AI Machine Learning & Data Science Research

Google & UCLA Formulate Algorithm Discovery as Program Search, Yielding ‘Lion’ for SOTA DNN Optimization

In the new paper Symbolic Discovery of Optimization Algorithms, a research team from Google and UCLA presents a method for formulating algorithm discovery as program search and applies it to find EvoLved Sign Momentum (Lion), a simple and effective optimization algorithm that surpasses state-of-the-art methods while reducing computation costs.

Optimization algorithms play an essential role in the training of today’s huge neural networks. While long-established optimizers such as AdamW and Adafactor remain researchers’ go-to, various approaches have been proposed to automatically discover more efficient optimization algorithms. Such auto-discovery methods however have thus far failed to produce optimization algorithms that reach the state-of-the-art.

In the new paper Symbolic Discovery of Optimization Algorithms, a research team from Google and the University of California, Los Angeles presents a method for formulating algorithm discovery as program search and applies it to find EvoLved Sign Momentum (Lion), a simple and effective optimization algorithm.
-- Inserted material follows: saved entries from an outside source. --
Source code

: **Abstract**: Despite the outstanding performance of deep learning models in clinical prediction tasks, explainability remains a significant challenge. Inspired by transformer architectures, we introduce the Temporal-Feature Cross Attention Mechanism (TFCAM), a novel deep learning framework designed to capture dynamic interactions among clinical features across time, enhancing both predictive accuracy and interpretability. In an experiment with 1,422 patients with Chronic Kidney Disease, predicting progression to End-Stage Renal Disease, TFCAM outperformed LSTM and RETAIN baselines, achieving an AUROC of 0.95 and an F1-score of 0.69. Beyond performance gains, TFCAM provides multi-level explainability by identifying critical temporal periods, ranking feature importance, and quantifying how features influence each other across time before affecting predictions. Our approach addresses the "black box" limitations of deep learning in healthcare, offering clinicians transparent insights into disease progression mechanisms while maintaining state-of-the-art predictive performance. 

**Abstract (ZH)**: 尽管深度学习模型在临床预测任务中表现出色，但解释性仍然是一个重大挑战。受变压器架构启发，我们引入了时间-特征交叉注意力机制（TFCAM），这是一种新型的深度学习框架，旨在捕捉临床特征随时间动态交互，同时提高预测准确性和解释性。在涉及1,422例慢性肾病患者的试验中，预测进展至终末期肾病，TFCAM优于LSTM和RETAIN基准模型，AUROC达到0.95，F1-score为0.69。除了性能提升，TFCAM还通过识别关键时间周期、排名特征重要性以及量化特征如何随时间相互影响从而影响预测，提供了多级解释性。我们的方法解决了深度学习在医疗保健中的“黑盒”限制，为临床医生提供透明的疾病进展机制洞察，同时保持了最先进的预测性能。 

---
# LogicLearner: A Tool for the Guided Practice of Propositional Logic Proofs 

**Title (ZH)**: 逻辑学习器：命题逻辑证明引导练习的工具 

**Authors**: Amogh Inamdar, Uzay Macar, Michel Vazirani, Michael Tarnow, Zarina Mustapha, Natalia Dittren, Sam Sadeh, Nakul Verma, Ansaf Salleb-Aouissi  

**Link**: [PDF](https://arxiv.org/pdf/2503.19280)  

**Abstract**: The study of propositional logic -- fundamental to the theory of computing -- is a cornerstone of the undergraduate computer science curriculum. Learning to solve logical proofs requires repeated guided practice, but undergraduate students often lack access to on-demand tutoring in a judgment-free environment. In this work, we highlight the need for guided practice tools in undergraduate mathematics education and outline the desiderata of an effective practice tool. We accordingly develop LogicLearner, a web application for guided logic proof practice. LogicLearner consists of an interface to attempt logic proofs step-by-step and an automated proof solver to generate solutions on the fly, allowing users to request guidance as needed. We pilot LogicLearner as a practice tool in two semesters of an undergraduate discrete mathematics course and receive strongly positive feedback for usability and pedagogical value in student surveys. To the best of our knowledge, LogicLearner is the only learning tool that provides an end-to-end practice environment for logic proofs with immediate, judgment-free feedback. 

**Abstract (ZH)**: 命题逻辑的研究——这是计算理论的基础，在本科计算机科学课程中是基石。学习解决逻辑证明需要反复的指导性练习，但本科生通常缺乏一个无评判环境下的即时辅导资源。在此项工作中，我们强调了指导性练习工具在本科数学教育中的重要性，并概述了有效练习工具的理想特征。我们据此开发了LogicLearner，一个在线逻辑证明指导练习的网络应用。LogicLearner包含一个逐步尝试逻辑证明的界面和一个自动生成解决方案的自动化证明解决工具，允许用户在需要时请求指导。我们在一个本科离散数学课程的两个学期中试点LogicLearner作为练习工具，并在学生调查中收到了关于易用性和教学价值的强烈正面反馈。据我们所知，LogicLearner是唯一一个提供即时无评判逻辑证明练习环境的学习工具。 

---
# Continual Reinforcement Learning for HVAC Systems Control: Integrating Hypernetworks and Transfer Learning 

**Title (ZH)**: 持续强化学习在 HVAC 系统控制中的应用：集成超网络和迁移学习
Lion achieves state-of-the-art zero-shot and fine-tuning accuracy on ImageNet while significantly reducing computation costs.
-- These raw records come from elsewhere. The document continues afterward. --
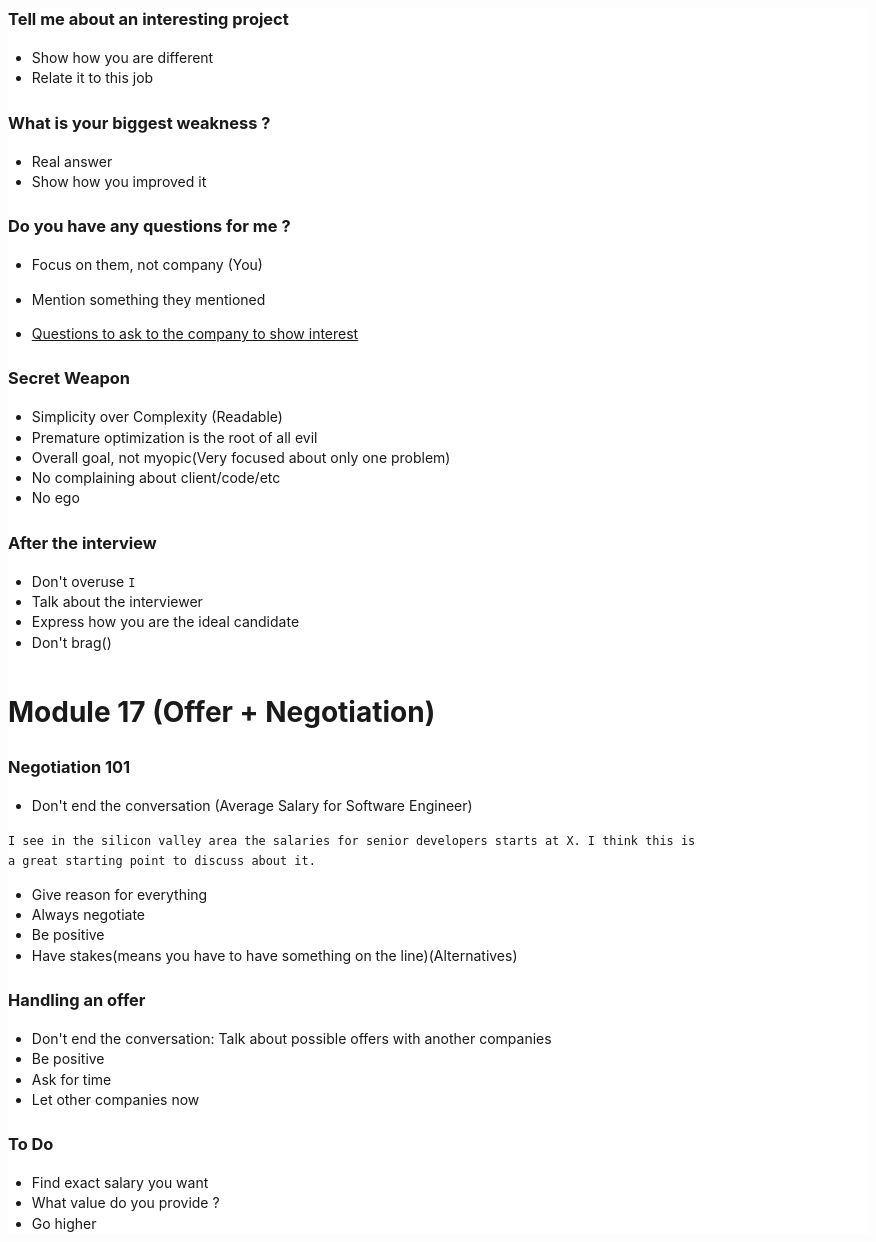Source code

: ### Tell me about an interesting project
- Show how you are different
- Relate it to this job

### What is your biggest weakness ?
- Real answer
- Show how you improved it

### Do you have any questions for me ? 
- Focus on them, not company (You)
- Mention something they mentioned

- [Questions to ask to the company to show interest](https://github.com/viraptor/reverse-interview)

### Secret Weapon
- Simplicity over Complexity (Readable)
- Premature optimization is the root of all evil
- Overall goal, not myopic(Very focused about only one problem)
- No complaining about client/code/etc
- No ego

### After the interview
- Don't overuse `I`
- Talk about the interviewer
- Express how you are the ideal candidate
- Don't brag()

# Module 17 (Offer + Negotiation)

### Negotiation 101
- Don't end the conversation (Average Salary for Software Engineer)
```
I see in the silicon valley area the salaries for senior developers starts at X. I think this is 
a great starting point to discuss about it.
```
- Give reason for everything
- Always negotiate
- Be positive 
- Have stakes(means you have to have something on the line)(Alternatives)

### Handling an offer
- Don't end the conversation: Talk about possible offers with another companies
- Be positive
- Ask for time
- Let other companies now

### To Do 
- Find exact salary you want
- What value do you provide ?
- Go higher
The researchers formulate algorithm discovery as program search and employ symbolic representations in the form of programs. They note that this is consistent with algorithmic implementation as programs; and that, compared to neural networks, symbolic representations like programs are easier to analyze and comprehend and have superior transfer capabilities to new tasks. Further, by observing program length, it is possible to evaluate relative complexity and facilitate the selection of simpler and more generalizable options.

The team adopts various techniques to enable high-quality algorithm search in the infinite and sparse program space and to identify candidates that generalize well from small proxy tasks to more complex and large state-of-the-art tasks. These include evolutionary search with warm-start and restart, abstract execution, funnel selection, and program simplification.

The resulting Lion optimizer differs from previous methods by tracking only momentum (not gradients) and leveraging the sign operation to calculate updates. This reduces memory overhead and enables uniform update magnitudes across all dimensions.

In their empirical study, the team applied Lion to transformer, MLP, ResNet, U-Net, and Hybrid models and evaluated performance on image classification, vision-language contrastive learning, diffusion, language modelling and fine-tuning tasks.

Despite its simplicity, Lion demonstrated impressive performance in the experiments, achieving 88.3 percent zero-shot and 91.1 percent fine-tuning accuracy on ImageNet, improving on previous state-of-the-art results by 2 percent and 0.1 percent, respectively. Lion was also shown to boost training efficiency on diffusion models by 2.3x, with better FID scores, and to match or exceed performance on language modelling with a 2x lower compute cost.

The code is available on the project’s GitHub. The paper Symbolic Discovery of Optimization Algorithms is on arXiv.